Ancient Egyptian Mummy Genomes Suggest an Increase of Sub-Saharan African Ancestry in Post-Roman Periods Krause et al. Egypt, located on the isthmus of Africa, is an ideal region to study historical population dynamics due to its geographic location and documented interactions with ancient civilizations in Africa, Asia, and Europe. Particularly, in the first millennium BCE Egypt endured foreign domination leading to growing numbers of foreigners living within its borders possibly contributing genetically to the local population.
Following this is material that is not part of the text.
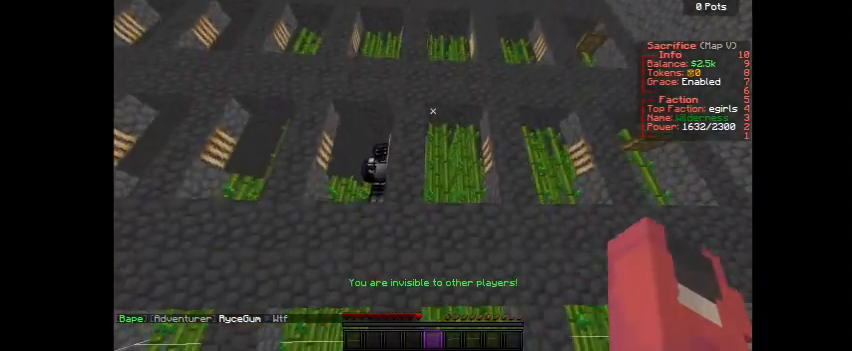
Gameplay with keyboard and mouse; each line is a JSON object with the keys and mouse buttons held at the frame after it. "events" lists presses ("down") and releases ("up") of "a", "d", "s", "space", "w", "mouse_left" and "mouse_right" between this image and that frame as [ms after this image, input, new state], when the widget could be followed in between. "mouse_left", "mouse_right" = the "left", "right" buttons of the "mouse" list. No other keys are recorded. Fast repeated clicks can show as one long hold. Mouse movement is not recorded.
{"keys": [], "mouse": [], "events": [[133, "s", "up"], [267, "a", "down"], [300, "space", "up"], [333, "w", "down"], [433, "a", "up"], [500, "w", "up"]]}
Here we mtDNA and nuclear DNA from mummified humans recovered from Middle Egypt that span around 1,300 years of ancient Egyptian history from the Third Intermediate to the Roman Period. Our analyses reveal that ancient Egyptians shared more Near Eastern ancestry than present-day Egyptians, who received additional Sub-Saharan admixture in more recent times. This analysis establishes ancient Egyptian mummies as a genetic source to study ancient human history and offers the perspective of deciphering Egypt’s past at a genome-wide level.